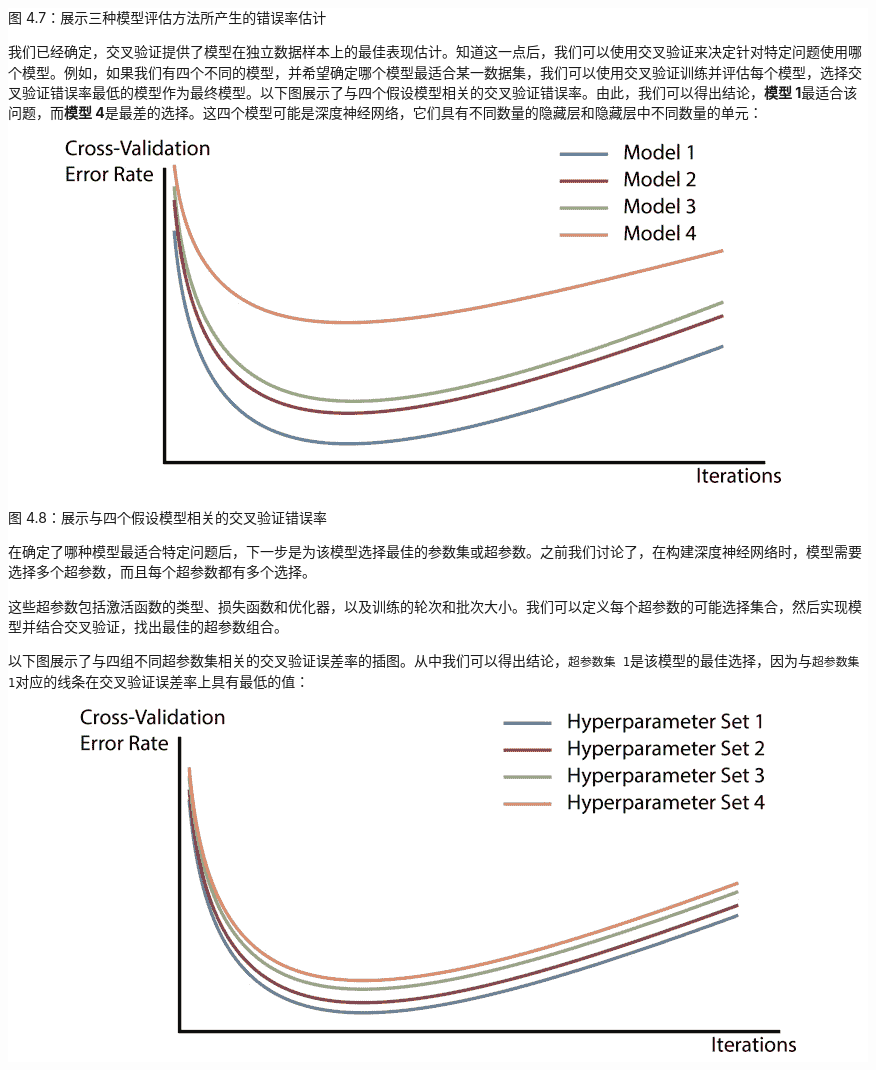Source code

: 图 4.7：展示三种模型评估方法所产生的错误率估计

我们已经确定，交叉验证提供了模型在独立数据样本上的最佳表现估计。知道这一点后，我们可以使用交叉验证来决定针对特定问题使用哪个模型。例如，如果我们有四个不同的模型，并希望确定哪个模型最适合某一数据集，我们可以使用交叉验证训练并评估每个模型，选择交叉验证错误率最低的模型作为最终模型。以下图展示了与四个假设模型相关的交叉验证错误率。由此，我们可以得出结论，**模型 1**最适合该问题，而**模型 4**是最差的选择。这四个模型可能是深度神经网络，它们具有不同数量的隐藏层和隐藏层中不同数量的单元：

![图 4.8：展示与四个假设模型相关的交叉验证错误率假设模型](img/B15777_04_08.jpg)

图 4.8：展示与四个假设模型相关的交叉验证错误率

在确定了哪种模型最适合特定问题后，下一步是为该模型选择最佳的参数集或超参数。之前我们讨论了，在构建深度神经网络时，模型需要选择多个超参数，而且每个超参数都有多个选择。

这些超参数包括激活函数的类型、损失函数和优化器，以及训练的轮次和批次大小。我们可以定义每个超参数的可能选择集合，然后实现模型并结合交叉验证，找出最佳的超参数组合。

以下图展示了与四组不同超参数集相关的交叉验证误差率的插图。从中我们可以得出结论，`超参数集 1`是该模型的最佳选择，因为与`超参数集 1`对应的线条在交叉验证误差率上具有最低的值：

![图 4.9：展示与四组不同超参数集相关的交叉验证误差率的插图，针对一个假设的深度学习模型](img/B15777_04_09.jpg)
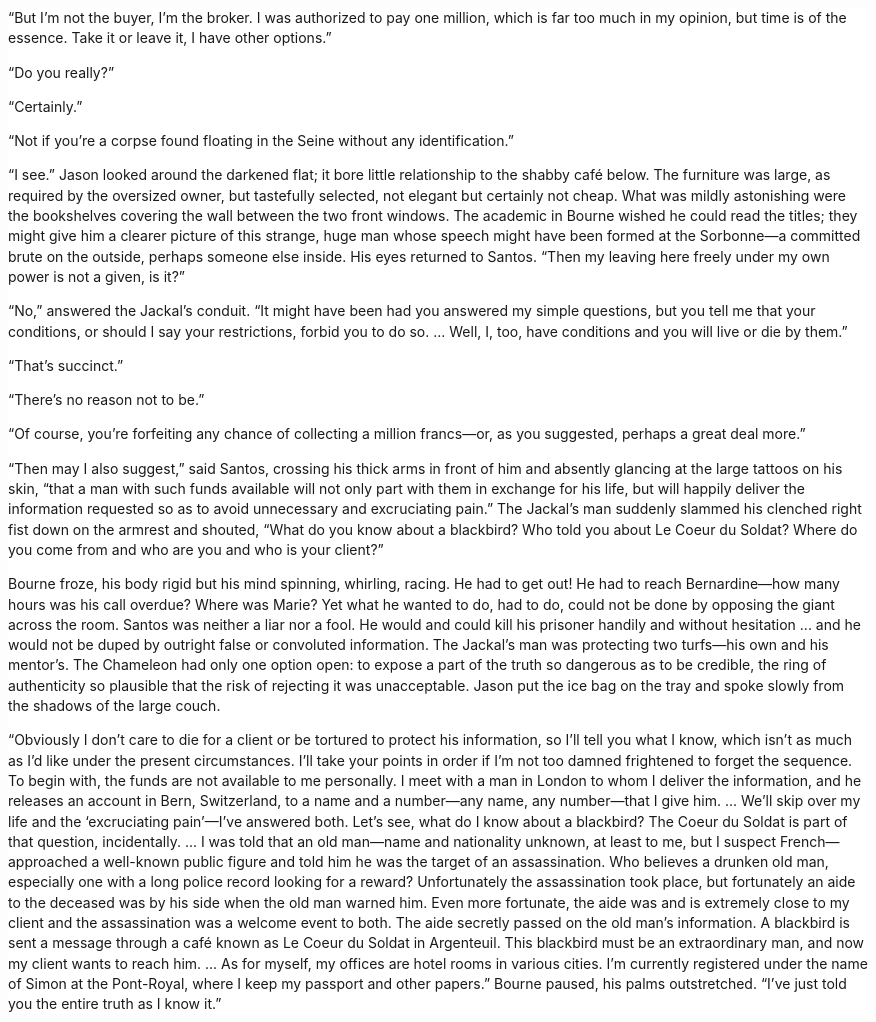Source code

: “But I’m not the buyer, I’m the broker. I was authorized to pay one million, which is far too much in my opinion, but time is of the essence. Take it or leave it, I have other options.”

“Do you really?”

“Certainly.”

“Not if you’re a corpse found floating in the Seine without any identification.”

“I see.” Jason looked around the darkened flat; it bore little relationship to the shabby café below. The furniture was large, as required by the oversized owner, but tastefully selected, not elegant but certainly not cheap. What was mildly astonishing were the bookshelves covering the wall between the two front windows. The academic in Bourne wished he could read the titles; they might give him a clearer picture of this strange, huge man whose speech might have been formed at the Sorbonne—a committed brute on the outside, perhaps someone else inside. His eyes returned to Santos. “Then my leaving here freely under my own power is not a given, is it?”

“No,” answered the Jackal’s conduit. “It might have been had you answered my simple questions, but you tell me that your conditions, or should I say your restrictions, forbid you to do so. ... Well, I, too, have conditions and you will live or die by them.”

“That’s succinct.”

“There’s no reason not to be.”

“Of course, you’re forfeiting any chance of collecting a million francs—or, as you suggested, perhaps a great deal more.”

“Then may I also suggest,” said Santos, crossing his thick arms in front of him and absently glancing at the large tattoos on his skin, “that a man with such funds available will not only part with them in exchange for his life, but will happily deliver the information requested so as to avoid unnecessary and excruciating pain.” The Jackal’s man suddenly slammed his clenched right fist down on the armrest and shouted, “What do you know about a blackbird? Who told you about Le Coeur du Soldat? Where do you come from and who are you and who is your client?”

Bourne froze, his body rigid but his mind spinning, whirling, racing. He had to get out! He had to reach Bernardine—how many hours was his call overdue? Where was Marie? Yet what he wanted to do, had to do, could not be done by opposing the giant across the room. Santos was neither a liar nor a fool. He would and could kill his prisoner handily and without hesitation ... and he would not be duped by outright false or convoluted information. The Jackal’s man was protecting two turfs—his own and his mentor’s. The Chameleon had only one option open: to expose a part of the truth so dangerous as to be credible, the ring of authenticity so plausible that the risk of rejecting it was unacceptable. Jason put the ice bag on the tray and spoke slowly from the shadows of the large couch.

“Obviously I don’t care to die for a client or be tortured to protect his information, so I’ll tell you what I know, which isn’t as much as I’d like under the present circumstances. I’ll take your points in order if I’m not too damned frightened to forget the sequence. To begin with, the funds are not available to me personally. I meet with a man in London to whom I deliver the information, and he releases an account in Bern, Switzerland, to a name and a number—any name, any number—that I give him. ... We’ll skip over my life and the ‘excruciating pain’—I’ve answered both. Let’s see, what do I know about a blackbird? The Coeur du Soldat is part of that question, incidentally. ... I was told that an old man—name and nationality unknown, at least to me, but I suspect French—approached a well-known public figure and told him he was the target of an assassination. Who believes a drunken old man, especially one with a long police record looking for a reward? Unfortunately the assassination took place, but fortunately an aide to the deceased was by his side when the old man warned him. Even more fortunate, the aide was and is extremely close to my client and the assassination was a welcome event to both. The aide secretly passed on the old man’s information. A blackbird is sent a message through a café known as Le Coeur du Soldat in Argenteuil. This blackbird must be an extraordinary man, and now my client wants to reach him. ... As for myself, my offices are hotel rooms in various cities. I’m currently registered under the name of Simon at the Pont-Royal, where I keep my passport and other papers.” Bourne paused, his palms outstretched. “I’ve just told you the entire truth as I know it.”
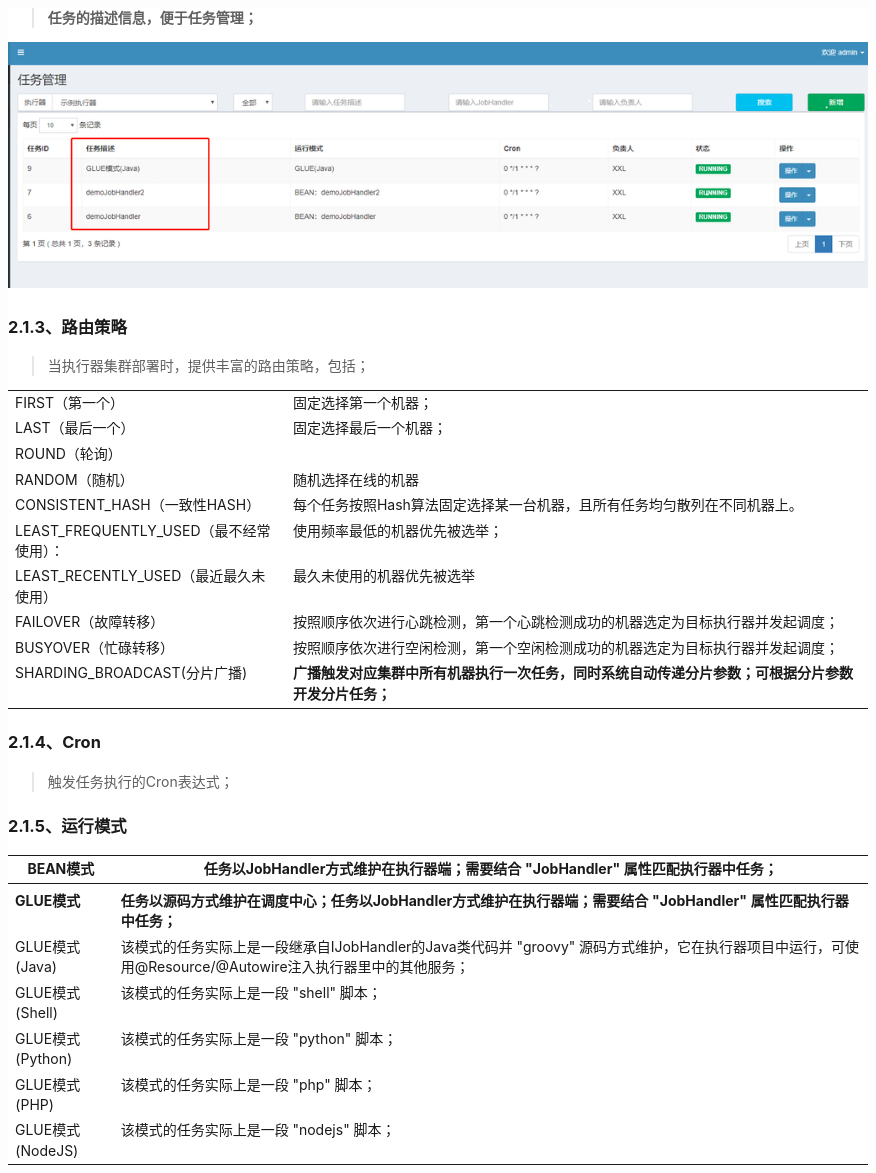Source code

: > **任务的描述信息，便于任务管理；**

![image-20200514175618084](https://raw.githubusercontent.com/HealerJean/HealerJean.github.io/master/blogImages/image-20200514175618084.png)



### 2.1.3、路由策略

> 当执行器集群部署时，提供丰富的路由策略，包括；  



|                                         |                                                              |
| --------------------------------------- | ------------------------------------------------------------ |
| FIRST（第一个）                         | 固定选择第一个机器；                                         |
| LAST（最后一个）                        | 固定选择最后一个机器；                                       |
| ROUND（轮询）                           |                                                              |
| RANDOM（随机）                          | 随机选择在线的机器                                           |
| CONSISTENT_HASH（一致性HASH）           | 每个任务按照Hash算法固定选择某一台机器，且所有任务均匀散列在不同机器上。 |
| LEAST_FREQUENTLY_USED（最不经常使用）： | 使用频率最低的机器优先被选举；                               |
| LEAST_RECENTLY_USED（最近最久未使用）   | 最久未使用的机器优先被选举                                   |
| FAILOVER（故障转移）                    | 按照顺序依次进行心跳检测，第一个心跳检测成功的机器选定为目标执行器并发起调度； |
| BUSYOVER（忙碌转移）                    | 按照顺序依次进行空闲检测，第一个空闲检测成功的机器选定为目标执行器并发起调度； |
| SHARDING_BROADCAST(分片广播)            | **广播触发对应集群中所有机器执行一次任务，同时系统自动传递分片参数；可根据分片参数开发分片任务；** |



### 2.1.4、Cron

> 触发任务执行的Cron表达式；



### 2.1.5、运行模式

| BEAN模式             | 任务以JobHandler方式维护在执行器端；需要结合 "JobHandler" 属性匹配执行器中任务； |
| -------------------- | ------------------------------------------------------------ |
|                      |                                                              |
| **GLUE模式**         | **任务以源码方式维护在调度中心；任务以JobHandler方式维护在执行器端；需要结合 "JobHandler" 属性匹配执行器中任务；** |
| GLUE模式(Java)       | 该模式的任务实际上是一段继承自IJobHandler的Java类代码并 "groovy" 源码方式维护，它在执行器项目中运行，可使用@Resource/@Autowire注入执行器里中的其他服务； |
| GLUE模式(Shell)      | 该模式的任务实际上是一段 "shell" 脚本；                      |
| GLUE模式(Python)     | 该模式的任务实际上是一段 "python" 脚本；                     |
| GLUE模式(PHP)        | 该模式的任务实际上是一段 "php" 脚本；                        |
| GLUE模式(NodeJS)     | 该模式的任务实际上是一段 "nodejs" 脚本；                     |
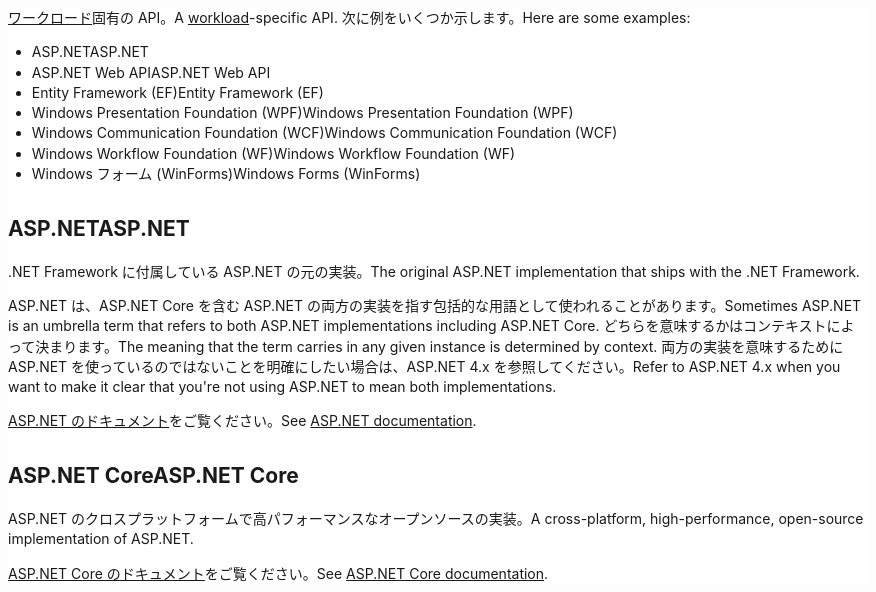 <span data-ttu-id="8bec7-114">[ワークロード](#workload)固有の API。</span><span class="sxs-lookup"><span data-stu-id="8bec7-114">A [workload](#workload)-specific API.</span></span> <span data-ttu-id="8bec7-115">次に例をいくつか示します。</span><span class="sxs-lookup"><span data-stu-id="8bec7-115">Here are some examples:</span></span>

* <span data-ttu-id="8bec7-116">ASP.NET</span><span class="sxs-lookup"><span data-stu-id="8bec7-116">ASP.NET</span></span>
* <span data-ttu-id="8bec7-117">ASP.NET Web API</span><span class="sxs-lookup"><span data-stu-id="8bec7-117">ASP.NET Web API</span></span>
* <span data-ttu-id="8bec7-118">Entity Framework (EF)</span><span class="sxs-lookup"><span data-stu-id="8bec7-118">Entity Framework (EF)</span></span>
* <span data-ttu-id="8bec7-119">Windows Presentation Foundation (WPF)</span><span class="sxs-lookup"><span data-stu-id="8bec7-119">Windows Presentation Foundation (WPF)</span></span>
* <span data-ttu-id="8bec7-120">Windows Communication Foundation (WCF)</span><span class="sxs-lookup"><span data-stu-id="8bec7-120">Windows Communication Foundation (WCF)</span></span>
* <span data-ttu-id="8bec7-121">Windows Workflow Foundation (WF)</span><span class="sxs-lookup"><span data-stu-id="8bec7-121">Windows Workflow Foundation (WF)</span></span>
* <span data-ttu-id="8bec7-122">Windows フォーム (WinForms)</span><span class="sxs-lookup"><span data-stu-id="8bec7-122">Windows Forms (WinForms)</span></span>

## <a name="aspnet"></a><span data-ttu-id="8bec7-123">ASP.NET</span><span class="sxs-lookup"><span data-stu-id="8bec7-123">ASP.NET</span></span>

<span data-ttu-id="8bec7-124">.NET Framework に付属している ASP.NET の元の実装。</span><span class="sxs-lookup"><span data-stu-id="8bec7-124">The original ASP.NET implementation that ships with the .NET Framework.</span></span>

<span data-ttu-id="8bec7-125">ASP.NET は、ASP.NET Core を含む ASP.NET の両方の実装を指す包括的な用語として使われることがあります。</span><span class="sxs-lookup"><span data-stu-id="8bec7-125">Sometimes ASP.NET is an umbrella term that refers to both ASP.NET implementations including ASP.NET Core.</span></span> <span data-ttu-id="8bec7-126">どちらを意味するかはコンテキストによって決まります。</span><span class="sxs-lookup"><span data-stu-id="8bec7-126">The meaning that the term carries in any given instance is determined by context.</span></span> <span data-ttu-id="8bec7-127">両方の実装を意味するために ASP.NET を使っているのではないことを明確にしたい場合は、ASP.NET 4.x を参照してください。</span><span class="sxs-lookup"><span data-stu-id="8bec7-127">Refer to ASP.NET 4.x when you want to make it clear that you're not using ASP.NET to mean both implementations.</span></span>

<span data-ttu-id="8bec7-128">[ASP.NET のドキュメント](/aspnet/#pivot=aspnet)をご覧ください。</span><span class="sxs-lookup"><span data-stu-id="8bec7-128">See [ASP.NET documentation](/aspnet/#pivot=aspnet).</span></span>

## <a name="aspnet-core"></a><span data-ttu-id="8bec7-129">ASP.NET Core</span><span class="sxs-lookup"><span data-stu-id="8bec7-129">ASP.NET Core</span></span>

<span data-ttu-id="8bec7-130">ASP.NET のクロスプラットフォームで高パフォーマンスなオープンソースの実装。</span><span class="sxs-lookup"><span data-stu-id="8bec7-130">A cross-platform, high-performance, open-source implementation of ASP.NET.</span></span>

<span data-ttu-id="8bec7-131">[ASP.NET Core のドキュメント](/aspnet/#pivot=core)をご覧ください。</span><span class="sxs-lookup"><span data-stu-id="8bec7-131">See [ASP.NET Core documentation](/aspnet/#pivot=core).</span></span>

▬▬▬▬▬▬

**CONSIGNES DE LA TÂCHE:** Restituez mot pour mot tout ce qui va du début des entrées jusqu'à la ligne contenant « if you’re a », incluse, en omettant les images.

**TÂCHE ACCOMPLIE:**
Source code

: 图 4.7：展示三种模型评估方法所产生的错误率估计

我们已经确定，交叉验证提供了模型在独立数据样本上的最佳表现估计。知道这一点后，我们可以使用交叉验证来决定针对特定问题使用哪个模型。例如，如果我们有四个不同的模型，并希望确定哪个模型最适合某一数据集，我们可以使用交叉验证训练并评估每个模型，选择交叉验证错误率最低的模型作为最终模型。以下图展示了与四个假设模型相关的交叉验证错误率。由此，我们可以得出结论，**模型 1**最适合该问题，而**模型 4**是最差的选择。这四个模型可能是深度神经网络，它们具有不同数量的隐藏层和隐藏层中不同数量的单元：

![图 4.8：展示与四个假设模型相关的交叉验证错误率假设模型](img/B15777_04_08.jpg)

图 4.8：展示与四个假设模型相关的交叉验证错误率

在确定了哪种模型最适合特定问题后，下一步是为该模型选择最佳的参数集或超参数。之前我们讨论了，在构建深度神经网络时，模型需要选择多个超参数，而且每个超参数都有多个选择。

这些超参数包括激活函数的类型、损失函数和优化器，以及训练的轮次和批次大小。我们可以定义每个超参数的可能选择集合，然后实现模型并结合交叉验证，找出最佳的超参数组合。

以下图展示了与四组不同超参数集相关的交叉验证误差率的插图。从中我们可以得出结论，`超参数集 1`是该模型的最佳选择，因为与`超参数集 1`对应的线条在交叉验证误差率上具有最低的值：

![图 4.9：展示与四组不同超参数集相关的交叉验证误差率的插图，针对一个假设的深度学习模型](img/B15777_04_09.jpg)
Source code

: “But I’m not the buyer, I’m the broker. I was authorized to pay one million, which is far too much in my opinion, but time is of the essence. Take it or leave it, I have other options.”

“Do you really?”

“Certainly.”

“Not if you’re a corpse found floating in the Seine without any identification.”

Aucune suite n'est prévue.